|It seems we have a problem with crabgrass. The lawn is 3 yrs.old. We also have 2 dogs,so we want to be carefull in what we use to control the problem.|
|Crab grass is an annual weed so it regrows from seed each year. One way to limit it is to use a pre-emergent product such as corn gluten. This prevents the seed from germinating. Since the seed germinates very early in the spring, it has to be applied about when the forsythia bloom in your area. If the forsythia have already bloomed, it is too late for a preemergent this year.
In my experience the best way to control crabgrass is to maintain the lawn in a way that keeps the lawn grasses healthy. That would include checking the pH to make sure it is suitable, fertilizing if soil tests indicate that you need to, and most of all mowing correctly.
Most lawn grasses should be mowed to about two and a half inches tall and at that height they will shade out weed seedlings. Proper mowing also helps to keep your lawn grass thick -- you need to mow often enough that you do not remove more than about one third of the height of the grass when you cut it. In spring that can mean mowing twice a week.

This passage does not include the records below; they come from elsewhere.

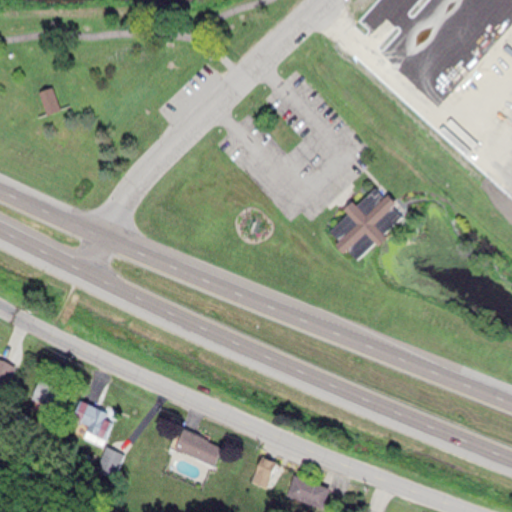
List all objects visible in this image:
road: (136, 34)
road: (215, 54)
park: (110, 80)
parking lot: (188, 93)
building: (53, 100)
road: (191, 126)
road: (406, 129)
parking lot: (299, 147)
road: (324, 175)
building: (508, 196)
road: (49, 212)
building: (368, 225)
building: (359, 234)
road: (40, 250)
road: (209, 282)
road: (416, 365)
building: (3, 370)
road: (293, 370)
building: (51, 395)
building: (90, 416)
building: (88, 419)
road: (225, 421)
building: (199, 445)
building: (203, 448)
building: (268, 471)
building: (263, 474)
building: (312, 491)
park: (26, 497)
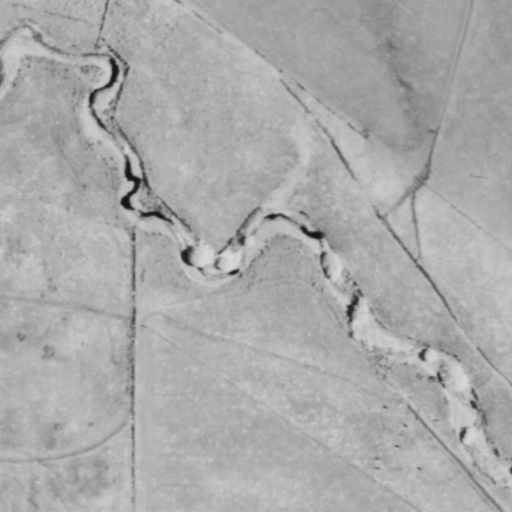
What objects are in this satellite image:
crop: (35, 311)
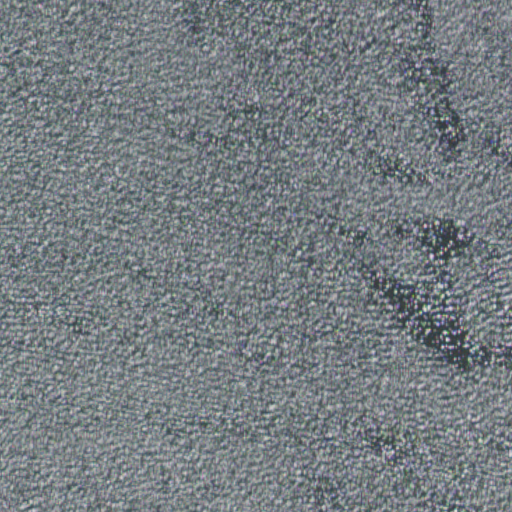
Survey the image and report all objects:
river: (256, 292)
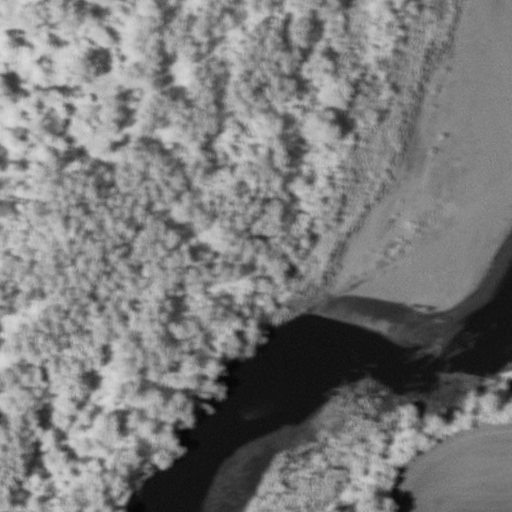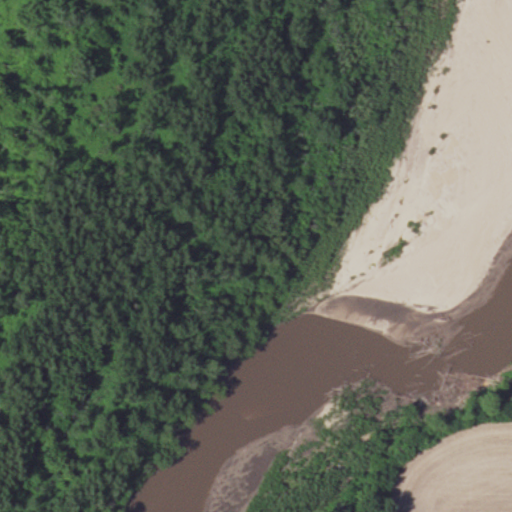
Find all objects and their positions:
river: (384, 291)
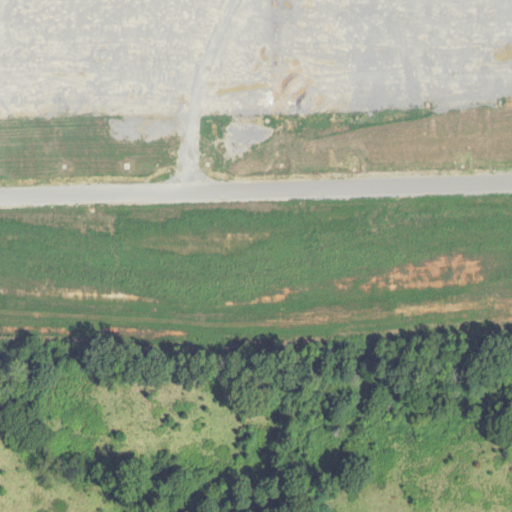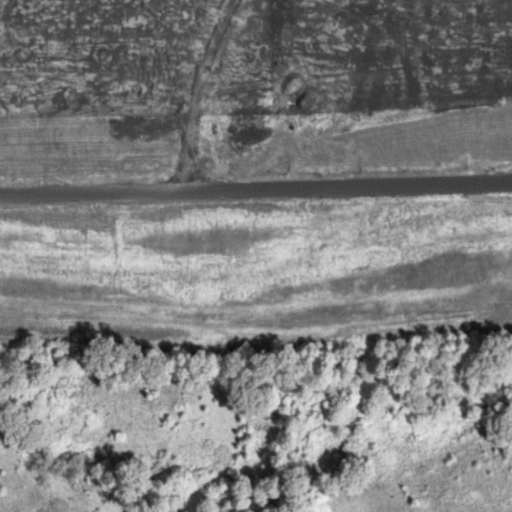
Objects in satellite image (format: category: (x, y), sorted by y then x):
road: (188, 92)
road: (256, 190)
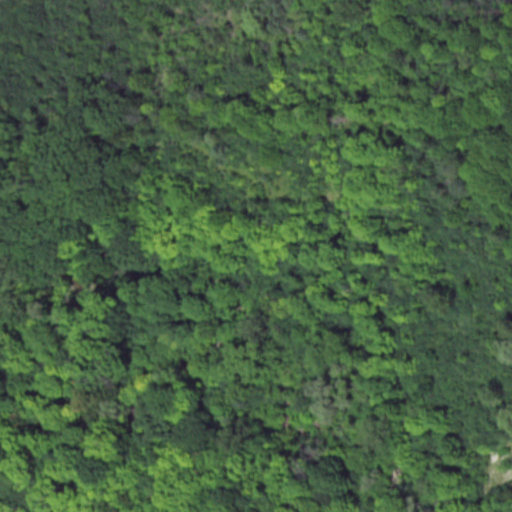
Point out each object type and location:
road: (423, 223)
road: (458, 280)
river: (207, 365)
road: (507, 445)
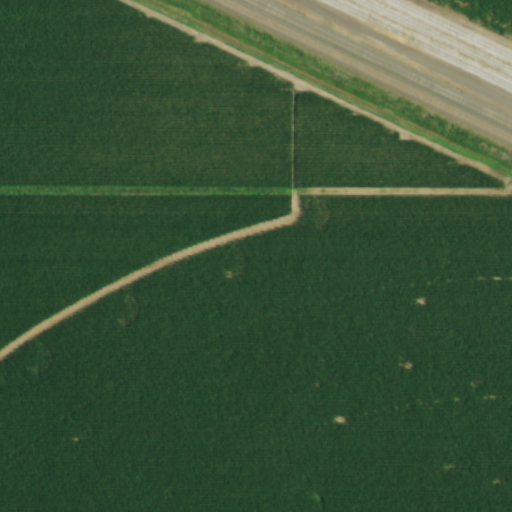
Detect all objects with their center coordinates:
railway: (422, 41)
railway: (382, 62)
railway: (367, 70)
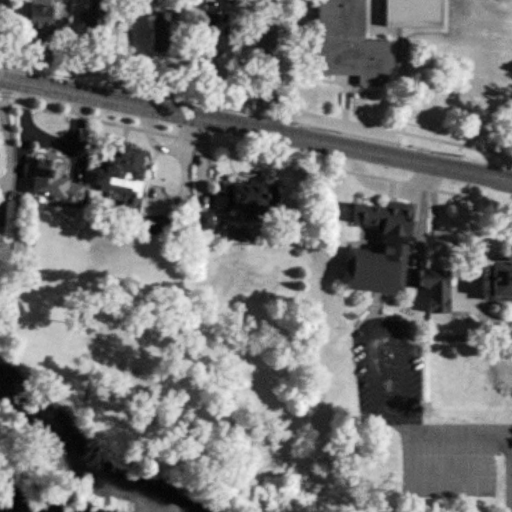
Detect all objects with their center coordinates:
building: (396, 4)
building: (35, 16)
building: (91, 22)
building: (158, 30)
building: (214, 33)
building: (347, 48)
road: (267, 66)
road: (255, 130)
building: (119, 174)
building: (51, 183)
building: (237, 196)
building: (200, 220)
road: (433, 227)
building: (377, 249)
building: (494, 278)
building: (432, 287)
road: (404, 362)
road: (449, 476)
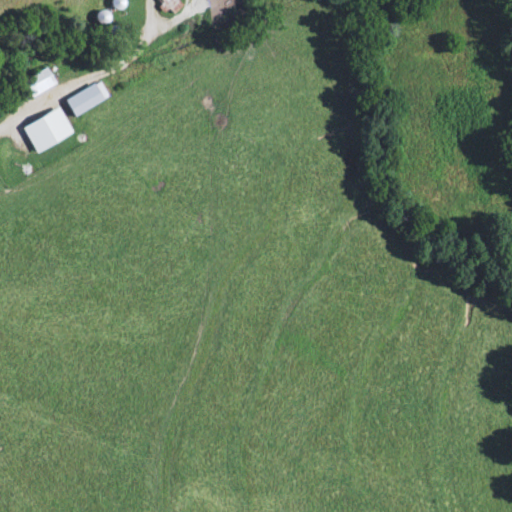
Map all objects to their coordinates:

Your local county extension and garden center can help you with soil testing and interpreting the results. They should also be able to help you develop a lawn care maintenance plan. You could also look at a book or two about basic lawn care, one I really like is Lawn Care for Dummies. It includes detailed practical advice on how to check your soil, fertilize, mow, patch bare spots, and reseed. Good luck with your lawn!